Phyllis asked me about the airport. I asked her about her family.
I found out that her daughter was an alcoholic and that Phyllis was raising all 5 of her grandchildren by herself. She had divorced her husband some 20 years earlier and still lived in the same house.

I asked her how long she had been at the phone company.
"almost 30 years", she said.
"THIRTY YEARS??" I was fucking astonished.
I had never pegged Phyllis to be 56 years old and I certainly never would have guessed that she had worked her way up from a LINEMAN.

Phyllis told me her story of how she started out digging ditches for the telephone company back in the 70s. How she was the first and only black female lineman in the entire state of Arkansas for the first 10 years of her career. How she endured harrassments on levels you could not even fathom, and how after 30 years she was the Manager of Engineering for our district and it still was the 'same ballgame, but different outfits'.
So for about the bazillionth time in the month I had been working for Phyllis, I was fascinated by this woman and amazed by her story.

I tried to imagine myself in her place. Carving out a place in a sea of white men. Working in the 70s when women were still systematically pushed to the back of the line when it came to employment. What it would mean to work for a company for 30 years. Sometimes I still try to imagine that space in time, because I think it was the first time I had conciously made the decision to think about race and what it meant on a level other than my own.

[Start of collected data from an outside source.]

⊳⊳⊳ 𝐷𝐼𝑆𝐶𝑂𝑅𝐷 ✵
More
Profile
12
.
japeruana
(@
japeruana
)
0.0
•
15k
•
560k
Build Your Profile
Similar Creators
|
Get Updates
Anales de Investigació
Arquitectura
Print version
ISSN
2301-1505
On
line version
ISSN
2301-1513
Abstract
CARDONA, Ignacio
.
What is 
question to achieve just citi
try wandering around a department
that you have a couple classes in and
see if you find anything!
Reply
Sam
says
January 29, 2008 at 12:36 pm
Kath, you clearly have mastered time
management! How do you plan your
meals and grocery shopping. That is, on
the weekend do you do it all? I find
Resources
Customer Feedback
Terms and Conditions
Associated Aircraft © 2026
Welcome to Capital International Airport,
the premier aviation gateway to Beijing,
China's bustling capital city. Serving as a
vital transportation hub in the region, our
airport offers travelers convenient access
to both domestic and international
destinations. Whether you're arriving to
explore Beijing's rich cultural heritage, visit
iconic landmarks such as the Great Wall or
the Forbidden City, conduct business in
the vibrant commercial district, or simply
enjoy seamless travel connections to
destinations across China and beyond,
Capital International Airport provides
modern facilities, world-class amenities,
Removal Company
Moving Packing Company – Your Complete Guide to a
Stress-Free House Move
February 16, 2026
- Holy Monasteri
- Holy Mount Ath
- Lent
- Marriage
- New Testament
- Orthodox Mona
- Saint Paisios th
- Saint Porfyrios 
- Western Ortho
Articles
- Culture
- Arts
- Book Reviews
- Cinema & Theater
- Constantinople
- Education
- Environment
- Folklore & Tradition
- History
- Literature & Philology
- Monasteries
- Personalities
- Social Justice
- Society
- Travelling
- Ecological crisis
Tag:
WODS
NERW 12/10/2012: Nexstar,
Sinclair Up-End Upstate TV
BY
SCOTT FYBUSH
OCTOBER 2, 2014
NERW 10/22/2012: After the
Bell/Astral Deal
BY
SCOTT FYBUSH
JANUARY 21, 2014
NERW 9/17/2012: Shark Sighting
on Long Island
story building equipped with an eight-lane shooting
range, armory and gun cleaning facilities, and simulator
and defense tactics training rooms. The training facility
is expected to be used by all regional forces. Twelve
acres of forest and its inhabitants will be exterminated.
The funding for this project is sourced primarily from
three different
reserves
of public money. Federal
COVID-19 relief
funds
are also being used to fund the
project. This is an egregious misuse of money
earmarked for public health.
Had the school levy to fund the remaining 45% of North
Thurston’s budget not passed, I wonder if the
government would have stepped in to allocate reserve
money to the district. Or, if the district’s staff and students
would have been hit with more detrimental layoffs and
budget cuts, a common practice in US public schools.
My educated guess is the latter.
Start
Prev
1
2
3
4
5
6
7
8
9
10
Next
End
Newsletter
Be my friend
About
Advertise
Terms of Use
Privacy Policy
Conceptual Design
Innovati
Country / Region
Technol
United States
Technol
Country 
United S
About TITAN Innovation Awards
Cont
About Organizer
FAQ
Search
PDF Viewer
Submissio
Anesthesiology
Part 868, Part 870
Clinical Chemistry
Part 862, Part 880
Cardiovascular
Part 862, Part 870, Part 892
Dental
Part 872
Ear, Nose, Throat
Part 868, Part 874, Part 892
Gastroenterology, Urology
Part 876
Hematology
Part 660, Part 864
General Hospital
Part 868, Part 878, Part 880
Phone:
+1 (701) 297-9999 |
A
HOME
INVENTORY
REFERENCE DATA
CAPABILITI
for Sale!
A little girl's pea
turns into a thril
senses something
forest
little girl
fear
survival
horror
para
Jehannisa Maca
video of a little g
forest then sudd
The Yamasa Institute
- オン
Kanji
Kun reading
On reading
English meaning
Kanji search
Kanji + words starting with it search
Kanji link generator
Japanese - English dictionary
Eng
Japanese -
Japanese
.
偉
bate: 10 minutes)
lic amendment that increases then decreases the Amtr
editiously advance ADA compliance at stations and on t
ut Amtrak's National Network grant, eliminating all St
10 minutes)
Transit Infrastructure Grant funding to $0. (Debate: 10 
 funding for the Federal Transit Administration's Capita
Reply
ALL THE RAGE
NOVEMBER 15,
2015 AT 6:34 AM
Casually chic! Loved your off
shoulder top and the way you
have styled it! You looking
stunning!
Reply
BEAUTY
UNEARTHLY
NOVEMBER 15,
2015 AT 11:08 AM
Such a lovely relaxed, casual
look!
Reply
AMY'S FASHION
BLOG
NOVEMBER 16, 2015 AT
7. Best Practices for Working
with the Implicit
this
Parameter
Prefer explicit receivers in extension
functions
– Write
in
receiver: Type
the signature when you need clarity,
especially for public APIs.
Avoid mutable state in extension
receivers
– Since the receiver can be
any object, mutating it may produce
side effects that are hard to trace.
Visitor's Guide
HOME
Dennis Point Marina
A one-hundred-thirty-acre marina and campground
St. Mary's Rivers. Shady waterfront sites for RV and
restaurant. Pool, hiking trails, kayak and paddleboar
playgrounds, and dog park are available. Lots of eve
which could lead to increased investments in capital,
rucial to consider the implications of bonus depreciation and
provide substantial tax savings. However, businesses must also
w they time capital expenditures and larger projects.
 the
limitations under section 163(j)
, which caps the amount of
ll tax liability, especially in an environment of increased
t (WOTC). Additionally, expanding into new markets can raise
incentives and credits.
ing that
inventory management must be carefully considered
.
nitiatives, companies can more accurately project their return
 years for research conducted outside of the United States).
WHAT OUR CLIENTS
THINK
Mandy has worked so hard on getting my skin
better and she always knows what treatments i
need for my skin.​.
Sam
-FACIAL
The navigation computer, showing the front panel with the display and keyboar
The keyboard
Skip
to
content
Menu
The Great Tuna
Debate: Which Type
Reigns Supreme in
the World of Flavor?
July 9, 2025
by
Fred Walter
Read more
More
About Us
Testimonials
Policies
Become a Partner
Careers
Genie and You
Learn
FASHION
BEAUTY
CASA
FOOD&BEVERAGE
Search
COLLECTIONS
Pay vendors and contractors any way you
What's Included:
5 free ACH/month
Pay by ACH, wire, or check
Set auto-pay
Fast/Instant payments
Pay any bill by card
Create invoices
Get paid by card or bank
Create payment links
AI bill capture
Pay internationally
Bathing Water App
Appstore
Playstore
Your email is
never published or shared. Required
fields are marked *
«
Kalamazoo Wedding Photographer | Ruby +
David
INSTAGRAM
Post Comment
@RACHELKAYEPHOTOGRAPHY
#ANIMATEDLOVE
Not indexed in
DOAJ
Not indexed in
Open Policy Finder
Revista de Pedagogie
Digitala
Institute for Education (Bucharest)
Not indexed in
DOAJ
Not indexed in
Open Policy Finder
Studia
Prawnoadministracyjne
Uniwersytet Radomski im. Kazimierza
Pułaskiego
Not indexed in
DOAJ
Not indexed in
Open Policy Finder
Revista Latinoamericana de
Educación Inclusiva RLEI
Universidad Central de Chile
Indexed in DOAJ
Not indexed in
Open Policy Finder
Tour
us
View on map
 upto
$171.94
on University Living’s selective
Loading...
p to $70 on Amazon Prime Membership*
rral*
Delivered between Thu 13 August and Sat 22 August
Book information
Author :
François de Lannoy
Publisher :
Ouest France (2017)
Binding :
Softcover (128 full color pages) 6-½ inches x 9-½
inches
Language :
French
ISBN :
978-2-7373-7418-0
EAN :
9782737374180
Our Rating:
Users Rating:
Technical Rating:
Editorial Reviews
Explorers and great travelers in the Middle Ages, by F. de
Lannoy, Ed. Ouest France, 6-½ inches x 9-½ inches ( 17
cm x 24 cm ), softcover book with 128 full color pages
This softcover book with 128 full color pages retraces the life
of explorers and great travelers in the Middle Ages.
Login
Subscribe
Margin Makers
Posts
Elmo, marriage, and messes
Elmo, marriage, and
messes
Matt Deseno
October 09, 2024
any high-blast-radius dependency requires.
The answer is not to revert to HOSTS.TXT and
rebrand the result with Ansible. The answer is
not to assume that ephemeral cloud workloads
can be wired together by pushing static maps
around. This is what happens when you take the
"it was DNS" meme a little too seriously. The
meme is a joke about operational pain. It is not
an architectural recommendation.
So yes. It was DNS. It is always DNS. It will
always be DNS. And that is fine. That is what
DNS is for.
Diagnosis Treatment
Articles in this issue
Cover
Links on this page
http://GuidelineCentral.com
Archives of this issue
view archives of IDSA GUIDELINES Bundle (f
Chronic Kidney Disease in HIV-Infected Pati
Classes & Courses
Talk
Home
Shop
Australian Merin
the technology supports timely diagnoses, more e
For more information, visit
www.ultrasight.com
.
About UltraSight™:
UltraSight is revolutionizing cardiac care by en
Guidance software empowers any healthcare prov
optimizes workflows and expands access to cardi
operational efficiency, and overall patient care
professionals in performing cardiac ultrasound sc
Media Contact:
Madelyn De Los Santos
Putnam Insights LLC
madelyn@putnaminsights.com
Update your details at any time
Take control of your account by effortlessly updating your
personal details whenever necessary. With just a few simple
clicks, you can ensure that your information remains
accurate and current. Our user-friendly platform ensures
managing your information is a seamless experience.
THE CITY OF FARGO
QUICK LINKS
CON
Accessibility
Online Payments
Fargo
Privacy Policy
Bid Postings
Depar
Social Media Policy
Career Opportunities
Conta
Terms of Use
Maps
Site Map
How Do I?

Phyllis showed me things in my year at the phone company that nobody had been able to show me up until that time and mostly, not since. I learned about business from this woman, about strength, about wathching out for yourself, and mostly about the fact that I had a lot of work to do around race...namely thinking about my own white privelege.

I still think about the phrase that Phyllis used that day at the bbq restraunt. "Get down to the bone".
We got down to the bone with each other that day. We cast aside dainty forks and frilly overtures and we gnawed on each other's lives and smeared the sauce around for good measure. It was one of my most satisfying meals ever.

Now, for me, 'getting down to the bone' signifies a hundred different things...but it always manifests itself the same way. It comes from frustration, from desire, from the part where I eschew common courtesies and bullshit niceties of this world and I grease my face up good on something yummy. Rarely am I dissappointed.

I called Phyllis about 3 years ago. Right before I started working for the State. I wanted to touch base with her and let her know that someone would be calling her for a reference. She asked how I was. I asked how she was. We exchanged niceties. Before hanging up, I told Phyllis that I was about to embarrass her and to just shut up and listen. I told her that she changed my life, that she was one of the most fascinating women I ever met, that I learned so much from her and that I would always remember her.
She barked at me to stop making her weepy and told me to get my ass a good job and settle down, to always remember to watch my ass and to give her a call every now and then to let her know Im ok.

I have been thinking about her for the last 4 days. Im going to call her tomorrow.

I dont know why I wanted to write about Phyllis but I thank her into the universe for the gifts that she gave me.

Phyllis, you cant hear me but 'thanks' for teaching me how to get down to the bone.